Consumer reluctance to pay higher prices is a minor obstacle to widespread LED adoption compared with the disappointment and ultimate rejection that would result from technology falling short of expectations.
As an industry that has learnt this lesson the hard way, we should know better. After all, we’re still battling the memory of LED manufacturers that over promised, under delivered and left a legacy of considerable scepticism regarding LED performance.
Producing lower cost lamps inevitably means using less efficient, old generation chips, which seriously impact performance; this does not benefit the industry, the end user or the energy efficiency agenda.
Consumers will never be convinced to switch to LED lamps unless they see the advantages that the best LED technology can deliver: high quality light output, long life and significant energy savings.

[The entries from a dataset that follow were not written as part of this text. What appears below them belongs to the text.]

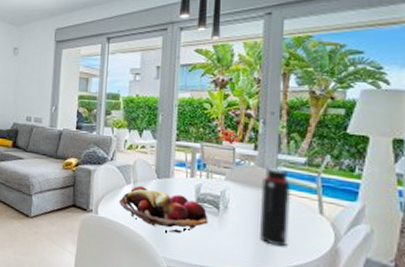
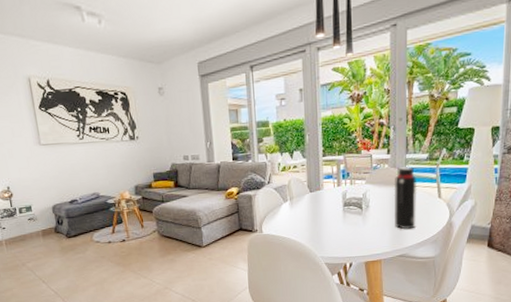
fruit basket: present [119,185,209,233] -> none [280,201,354,236]

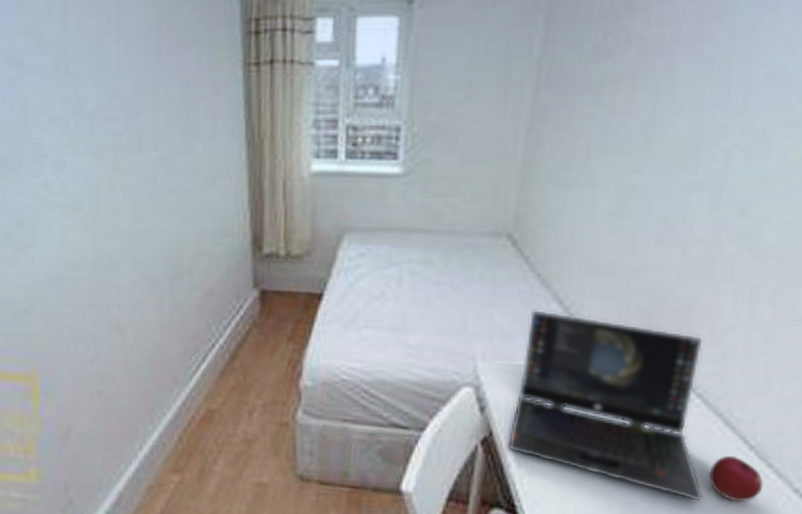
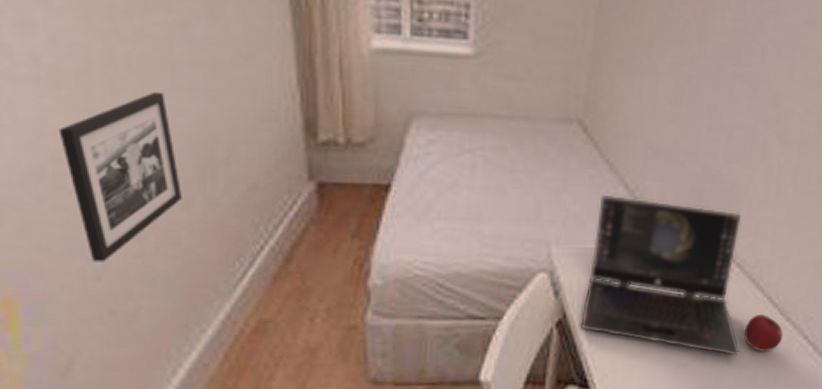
picture frame: none [74,213,156,350] -> present [58,91,182,262]

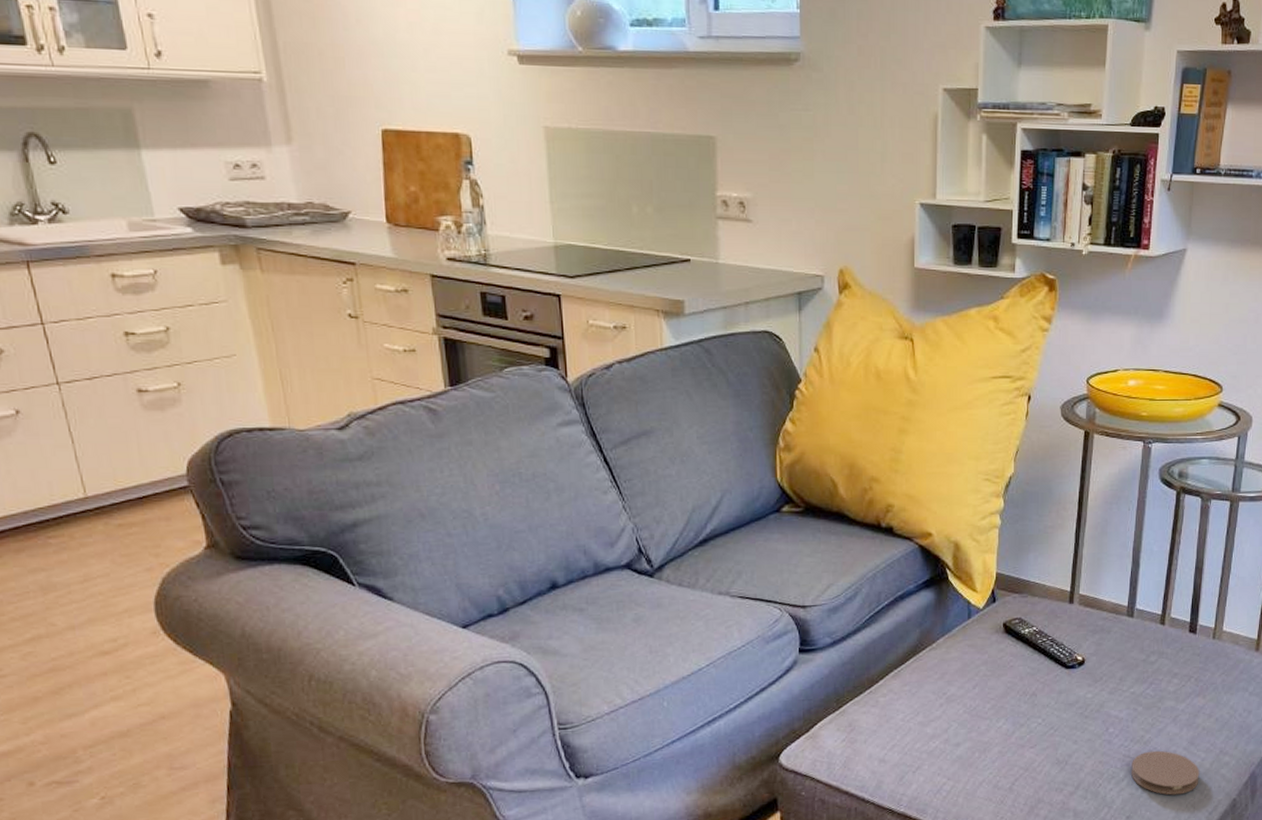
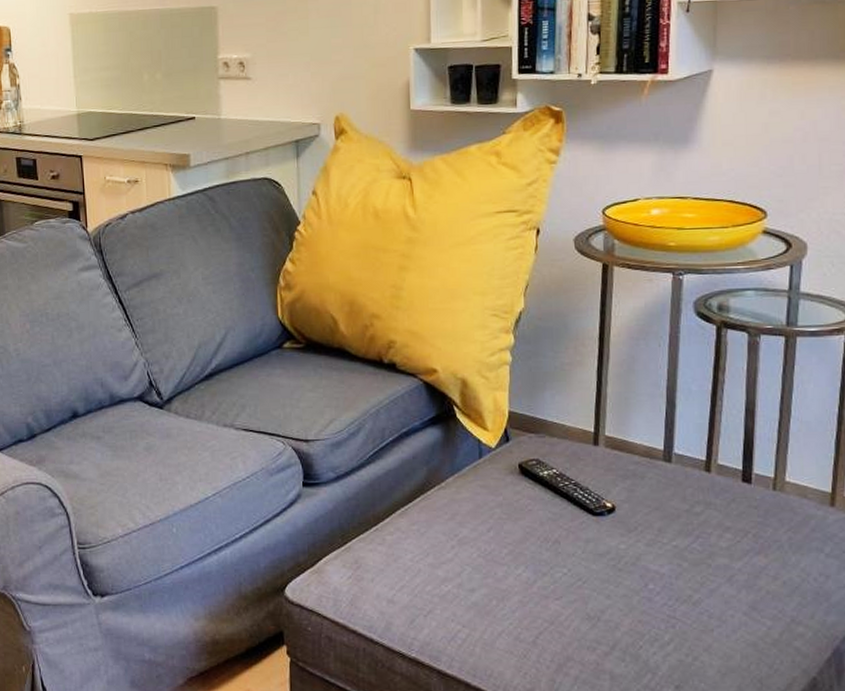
coaster: present [1130,750,1200,795] -> none [677,613,766,667]

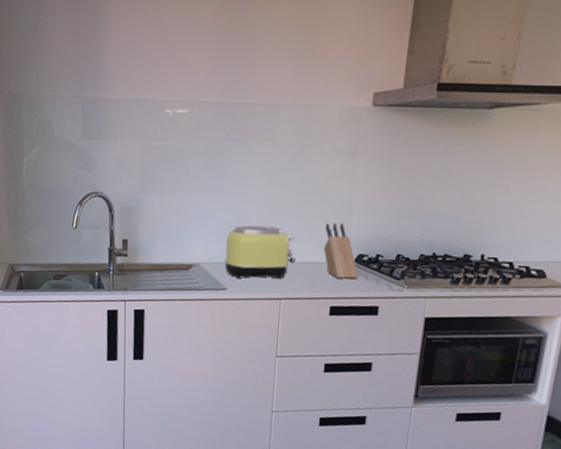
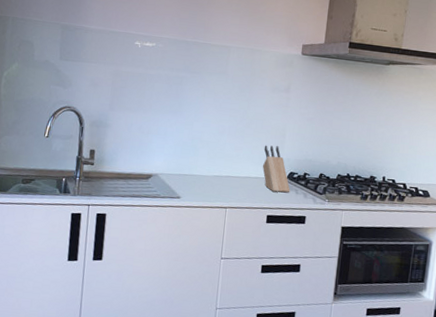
toaster: present [224,225,296,279] -> none [179,143,240,190]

Rather than be tempted into producing sub-standard technology to answer demand for the lowest possible costs, we must shift the consumer mind set away from consumables and towards solutions. This change can be effected by consistent, high quality technology that will trigger increased consumer demand and, as a result, drive competitive product cost.
In a sustainable future our understanding of ROI cannot be limited to the initial cost of the lamp but must incorporate total product life span, product consumption, waste and recycling costs. This is a shift in logic that must be reflected in our own attitudes before we can encourage it in our consumers.
As an industry it is important that we evolve from operations based on high volume production, retail presence and a commoditised market and look forward to long-term relationships with clients and a business model based on service and solutions provision.
Most importantly, we need to take responsibility for empowering the consumer through better information, in particular unified and lifetime-based product standards.
Ultimately, the answer to pricing pressure isn’t to artificially drive cost down with less efficient technology but to help the consumer to understand exactly what it is they are buying.
When the true value of LEDs becomes clear to them they will be considerably more prepared to accept the cost."